Zdaniem Tomasza Dybka z Porozumienia Zawodów Medycznych (PZM), prace legislacyjne nad rządowym projektem ustawy o sposobie ustalania najniższego wynagrodzenia zasadniczego pracowników wykonujących zawody medyczne zatrudnionych w podmiotach leczniczych przyspieszyły, gdy do Sejmu wpłynął projekt obywatelski. Dokument trafił do Rządowego Centrum Legislacji już pod koniec września ubiegłego roku, a jego konsultacje publiczne zakończyły się 21 listopada. Komitet Stały Rady Ministrów zajął się nim jednak dopiero w drugiej połowie lutego tego roku.

- Liczyłem, ile zgodnie z tą ustawą wyniosą nasze podwyżki. Traktując ją literalnie, podwyżki lekarzy stażystów i lekarzy rezydentów wyniosą w lipcu od 20 do 90 zł - mówi Damian Patecki, wiceprzewodniczący Porozumienia Rezydentów OZZL. - Minister Radziwiłł wciąż powtarza, że dokument nie jest ustawą o siatce płac, tylko o minimalnym wynagrodzeniu. Dlatego kilkakrotnie zwracaliśmy się do ministra zdrowia Konstantego Radziwiłła, jak i do premier Beaty Szydło, z prośbą o podanie ich konkretnej wysokości. Bez skutku – mówi Damian Patecki.

Tymczasem, kiedy w połowie maja PZM złożyło w Sejmie , zebrano 200 tys. podpisów. Projekt białego personelu zakłada, że farmaceuci, diagności czy pielęgniarki ze specjalizacją specjalista mogliby liczyć na co najmniej dwie średnie krajowe (ok. 8 tys. zł brutto), a lekarze specjaliści – trzy średnie krajowe (ok. 12 tys. zł brutto).

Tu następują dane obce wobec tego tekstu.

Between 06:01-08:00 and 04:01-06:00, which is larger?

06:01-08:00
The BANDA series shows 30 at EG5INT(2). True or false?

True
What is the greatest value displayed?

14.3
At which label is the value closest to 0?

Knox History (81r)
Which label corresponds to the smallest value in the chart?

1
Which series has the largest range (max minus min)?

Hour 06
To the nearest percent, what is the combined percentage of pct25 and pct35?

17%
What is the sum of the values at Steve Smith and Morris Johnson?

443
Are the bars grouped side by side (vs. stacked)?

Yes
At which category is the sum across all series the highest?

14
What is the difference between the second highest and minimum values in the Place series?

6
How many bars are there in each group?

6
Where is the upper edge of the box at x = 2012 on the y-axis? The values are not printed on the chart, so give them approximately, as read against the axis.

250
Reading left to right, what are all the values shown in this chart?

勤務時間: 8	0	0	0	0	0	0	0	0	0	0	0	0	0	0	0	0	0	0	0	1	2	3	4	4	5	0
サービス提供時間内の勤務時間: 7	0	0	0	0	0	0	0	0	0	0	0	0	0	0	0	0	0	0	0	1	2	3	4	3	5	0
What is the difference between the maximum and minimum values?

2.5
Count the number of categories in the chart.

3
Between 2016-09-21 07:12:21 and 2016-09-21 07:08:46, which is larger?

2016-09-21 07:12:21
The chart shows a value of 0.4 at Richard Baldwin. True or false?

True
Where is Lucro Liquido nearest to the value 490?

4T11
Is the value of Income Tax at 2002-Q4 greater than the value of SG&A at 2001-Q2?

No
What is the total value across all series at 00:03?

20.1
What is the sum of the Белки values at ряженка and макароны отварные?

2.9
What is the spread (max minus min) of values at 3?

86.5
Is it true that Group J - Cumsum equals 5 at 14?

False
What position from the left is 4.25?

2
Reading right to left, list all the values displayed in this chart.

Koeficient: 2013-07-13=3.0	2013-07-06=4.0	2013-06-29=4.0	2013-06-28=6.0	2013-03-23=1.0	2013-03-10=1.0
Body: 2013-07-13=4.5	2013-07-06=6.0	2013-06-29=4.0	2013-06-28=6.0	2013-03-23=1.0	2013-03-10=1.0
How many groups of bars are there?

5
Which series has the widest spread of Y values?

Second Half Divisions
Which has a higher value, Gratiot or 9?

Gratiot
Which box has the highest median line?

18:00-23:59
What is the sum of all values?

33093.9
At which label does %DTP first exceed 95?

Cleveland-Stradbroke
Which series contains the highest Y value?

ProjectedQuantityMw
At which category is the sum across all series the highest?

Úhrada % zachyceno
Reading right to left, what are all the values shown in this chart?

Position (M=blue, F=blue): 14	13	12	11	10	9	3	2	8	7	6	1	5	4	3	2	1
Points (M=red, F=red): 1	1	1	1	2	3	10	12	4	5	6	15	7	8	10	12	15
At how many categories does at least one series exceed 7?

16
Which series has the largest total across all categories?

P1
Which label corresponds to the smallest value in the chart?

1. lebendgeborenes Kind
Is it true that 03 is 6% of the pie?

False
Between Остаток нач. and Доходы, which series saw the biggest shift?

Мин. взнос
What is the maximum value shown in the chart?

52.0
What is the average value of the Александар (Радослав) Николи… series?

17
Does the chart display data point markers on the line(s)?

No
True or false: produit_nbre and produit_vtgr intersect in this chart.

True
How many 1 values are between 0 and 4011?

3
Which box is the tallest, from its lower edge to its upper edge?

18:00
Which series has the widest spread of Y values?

Do zmian systemowych próbuje przekonać parlamentarzystów także Okręgowa Rada Lekarska (ORL) w Warszawie. Jej prezes Andrzej Sawoni wysłał każdemu z nich egzemplarze książki Pawła Reszki „Mali Bogowie. O znieczulicy polskich lekarzy". – Chcielibyśmy, aby każdy parlamentarzysta przeczytał tę książkę i – jak pisze prezes ORL – pozytywne wnioski z tej lektury dało się przekuć na konkretne działania, zmiany i reformy systemowe, których pilnie potrzebują nie tylko lekarze, ale również wszyscy zatrudnieni w polskiej służbie zdrowia – mówi Filip Dąbrowski z ORL.